━━━━━ EXERCISE DATA
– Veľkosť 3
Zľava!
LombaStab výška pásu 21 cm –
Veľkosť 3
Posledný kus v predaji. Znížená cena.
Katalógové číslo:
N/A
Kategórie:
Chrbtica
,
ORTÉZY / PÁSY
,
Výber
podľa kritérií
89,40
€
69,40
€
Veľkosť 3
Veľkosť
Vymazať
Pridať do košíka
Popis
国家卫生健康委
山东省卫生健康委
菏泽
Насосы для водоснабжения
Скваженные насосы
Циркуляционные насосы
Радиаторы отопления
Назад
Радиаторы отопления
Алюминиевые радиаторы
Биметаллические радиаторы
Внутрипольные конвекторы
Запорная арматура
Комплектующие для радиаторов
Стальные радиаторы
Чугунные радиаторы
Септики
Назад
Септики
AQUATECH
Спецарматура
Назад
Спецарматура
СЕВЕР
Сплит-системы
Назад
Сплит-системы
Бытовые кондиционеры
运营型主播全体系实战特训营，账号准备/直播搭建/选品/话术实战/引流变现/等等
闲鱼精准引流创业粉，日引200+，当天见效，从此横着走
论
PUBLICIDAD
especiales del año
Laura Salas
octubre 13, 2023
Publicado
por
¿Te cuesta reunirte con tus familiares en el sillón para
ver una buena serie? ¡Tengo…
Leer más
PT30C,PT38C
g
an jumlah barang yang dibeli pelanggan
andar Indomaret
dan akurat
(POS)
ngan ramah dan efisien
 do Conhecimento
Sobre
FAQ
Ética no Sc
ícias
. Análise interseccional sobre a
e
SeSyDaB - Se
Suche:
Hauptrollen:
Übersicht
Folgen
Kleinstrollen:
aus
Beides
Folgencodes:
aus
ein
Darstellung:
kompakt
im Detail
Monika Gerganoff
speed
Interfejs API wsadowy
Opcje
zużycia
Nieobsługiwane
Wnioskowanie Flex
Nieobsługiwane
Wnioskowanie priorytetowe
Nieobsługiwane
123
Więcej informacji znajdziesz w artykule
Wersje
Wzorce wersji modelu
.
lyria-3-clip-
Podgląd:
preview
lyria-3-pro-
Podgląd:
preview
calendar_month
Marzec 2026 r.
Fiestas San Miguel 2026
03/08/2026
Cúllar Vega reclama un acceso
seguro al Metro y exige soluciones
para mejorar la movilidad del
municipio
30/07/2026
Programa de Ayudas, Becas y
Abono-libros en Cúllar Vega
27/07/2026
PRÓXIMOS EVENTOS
━━━━━━━━━━
*TASK OBJECTIVE*. Each entry shown above should be transcribed exactly as written.

*YOUR RESPONSE*.
– Veľkosť 3
Zľava!
LombaStab výška pásu 21 cm –
Veľkosť 3
Posledný kus v predaji. Znížená cena.
Katalógové číslo:
N/A
Kategórie:
Chrbtica
,
ORTÉZY / PÁSY
,
Výber
podľa kritérií
89,40
€
69,40
€
Veľkosť 3
Veľkosť
Vymazať
Pridať do košíka
Popis
国家卫生健康委
山东省卫生健康委
菏泽
Насосы для водоснабжения
Скваженные насосы
Циркуляционные насосы
Радиаторы отопления
Назад
Радиаторы отопления
Алюминиевые радиаторы
Биметаллические радиаторы
Внутрипольные конвекторы
Запорная арматура
Комплектующие для радиаторов
Стальные радиаторы
Чугунные радиаторы
Септики
Назад
Септики
AQUATECH
Спецарматура
Назад
Спецарматура
СЕВЕР
Сплит-системы
Назад
Сплит-системы
Бытовые кондиционеры
运营型主播全体系实战特训营，账号准备/直播搭建/选品/话术实战/引流变现/等等
闲鱼精准引流创业粉，日引200+，当天见效，从此横着走
论
PUBLICIDAD
especiales del año
Laura Salas
octubre 13, 2023
Publicado
por
¿Te cuesta reunirte con tus familiares en el sillón para
ver una buena serie? ¡Tengo…
Leer más
PT30C,PT38C
g
an jumlah barang yang dibeli pelanggan
andar Indomaret
dan akurat
(POS)
ngan ramah dan efisien
 do Conhecimento
Sobre
FAQ
Ética no Sc
ícias
. Análise interseccional sobre a
e
SeSyDaB - Se
Suche:
Hauptrollen:
Übersicht
Folgen
Kleinstrollen:
aus
Beides
Folgencodes:
aus
ein
Darstellung:
kompakt
im Detail
Monika Gerganoff
speed
Interfejs API wsadowy
Opcje
zużycia
Nieobsługiwane
Wnioskowanie Flex
Nieobsługiwane
Wnioskowanie priorytetowe
Nieobsługiwane
123
Więcej informacji znajdziesz w artykule
Wersje
Wzorce wersji modelu
.
lyria-3-clip-
Podgląd:
preview
lyria-3-pro-
Podgląd:
preview
calendar_month
Marzec 2026 r.
Fiestas San Miguel 2026
03/08/2026
Cúllar Vega reclama un acceso
seguro al Metro y exige soluciones
para mejorar la movilidad del
municipio
30/07/2026
Programa de Ayudas, Becas y
Abono-libros en Cúllar Vega
27/07/2026
PRÓXIMOS EVENTOS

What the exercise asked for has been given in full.